Она закрыла лицо краем покрывала и зарыдала. Царь совсем растерялся. Он строго посмотрел на лохага и пожал плечами:
– Ты, Саклей, не всегда удачно решаешь дела наши. Корабли задержал, а мне не доложил. Разве это хорошо? Суда фанагорийские задерживаешь, а танаитские пропускаешь!
– Но танаиты сделали посвящение – отдали на волю богов себя и свои товары. За это они обещали на обратном пути щедрые взносы в храмы города. Это дело угодное богам и выгодное тебе. Кто не забывает богов, тот всегда получает и награду.
Против такого соображения, подкрепленного посвящениями и грядущими взносами в казну, возражать было трудно.
– А что, если мы возьмем в долг у наших купцов?
– Уже взято, больше не дадут.
– Гм… Можно сделать так, как сделал когда-то Левкон, предок наш. Он взял у городов и богатых навклеров золотые деньги и перечеканил их на более высокую стоимость. И расплатился со всеми. А ведь Левкон был великим царем…
Саклей с трудом подавил улыбку.
– О государь, – проникновенно начал он, – это удачная мысль. Но время таких оборотов миновало. Фракийцы, получив эти деньги, понесут их заморским купцам, чтобы купить вина. Их золотые примут лишь по весу. Обман легко будет раскрыт, это вызовет их возмущение, они даже могут… поднять оружие. И так наемники, не стесняясь, грабят население деревень.

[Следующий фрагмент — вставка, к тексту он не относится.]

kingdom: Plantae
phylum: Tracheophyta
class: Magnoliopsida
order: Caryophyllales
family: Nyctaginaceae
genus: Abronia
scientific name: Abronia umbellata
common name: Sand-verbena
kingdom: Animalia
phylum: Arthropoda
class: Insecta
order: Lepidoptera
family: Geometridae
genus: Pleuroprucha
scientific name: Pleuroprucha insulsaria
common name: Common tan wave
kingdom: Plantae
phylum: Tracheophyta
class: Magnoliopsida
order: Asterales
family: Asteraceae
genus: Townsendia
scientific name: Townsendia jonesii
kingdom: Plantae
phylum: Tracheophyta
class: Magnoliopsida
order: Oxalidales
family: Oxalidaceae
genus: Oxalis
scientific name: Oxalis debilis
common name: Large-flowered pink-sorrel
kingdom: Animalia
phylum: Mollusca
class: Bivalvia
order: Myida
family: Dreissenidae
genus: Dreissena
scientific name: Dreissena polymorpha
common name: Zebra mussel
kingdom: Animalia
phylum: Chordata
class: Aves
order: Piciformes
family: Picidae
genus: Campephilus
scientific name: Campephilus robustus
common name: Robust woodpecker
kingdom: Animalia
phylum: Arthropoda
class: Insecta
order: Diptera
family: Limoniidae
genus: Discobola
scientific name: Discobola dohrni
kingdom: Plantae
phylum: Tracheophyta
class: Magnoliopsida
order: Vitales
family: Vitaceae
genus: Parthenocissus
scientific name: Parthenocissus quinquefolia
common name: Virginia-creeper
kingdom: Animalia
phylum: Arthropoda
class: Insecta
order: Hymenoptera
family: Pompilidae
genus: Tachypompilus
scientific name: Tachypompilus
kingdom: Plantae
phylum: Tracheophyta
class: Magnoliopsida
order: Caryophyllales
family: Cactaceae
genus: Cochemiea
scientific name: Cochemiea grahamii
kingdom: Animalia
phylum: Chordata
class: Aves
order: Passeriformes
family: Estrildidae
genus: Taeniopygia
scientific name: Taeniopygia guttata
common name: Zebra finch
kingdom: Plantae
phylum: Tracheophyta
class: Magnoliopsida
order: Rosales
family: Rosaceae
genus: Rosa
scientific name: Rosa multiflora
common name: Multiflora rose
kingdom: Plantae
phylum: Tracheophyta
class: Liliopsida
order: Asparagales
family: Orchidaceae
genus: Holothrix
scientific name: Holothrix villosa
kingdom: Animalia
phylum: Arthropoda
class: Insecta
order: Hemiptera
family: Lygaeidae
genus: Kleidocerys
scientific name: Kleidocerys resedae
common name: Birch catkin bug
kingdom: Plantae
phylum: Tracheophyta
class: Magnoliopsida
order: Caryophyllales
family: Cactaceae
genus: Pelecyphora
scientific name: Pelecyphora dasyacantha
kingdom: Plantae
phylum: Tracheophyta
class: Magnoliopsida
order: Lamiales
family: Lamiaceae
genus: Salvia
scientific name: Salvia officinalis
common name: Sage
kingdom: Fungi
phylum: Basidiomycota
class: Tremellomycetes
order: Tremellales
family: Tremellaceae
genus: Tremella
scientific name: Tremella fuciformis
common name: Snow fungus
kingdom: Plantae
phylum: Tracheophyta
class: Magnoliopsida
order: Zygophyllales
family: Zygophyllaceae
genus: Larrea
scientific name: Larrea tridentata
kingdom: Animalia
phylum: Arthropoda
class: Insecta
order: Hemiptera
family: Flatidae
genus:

А возмущенные обманом возьмутся и за города!
– Не посмеют! – высокомерно вскинул голову царь. – Усмирим непокорных железом!
– А какими силами? Наемные дружины держат в руках почти все наше оружие. Кого мы противопоставим им? Пантикапейских эфебов? Их могучие фракийцы разбросают, как котят! Ополчение потеряло воинский дух. А крестьяне хоть и ненавидят фракийцев, но вооружить их – значит создать еще одно войско для врагов!
– Но мы имеем конницу из дандариев, – возразил желчно царь, имея в виду диких степняков, возглавленных их царевичем Олтаком.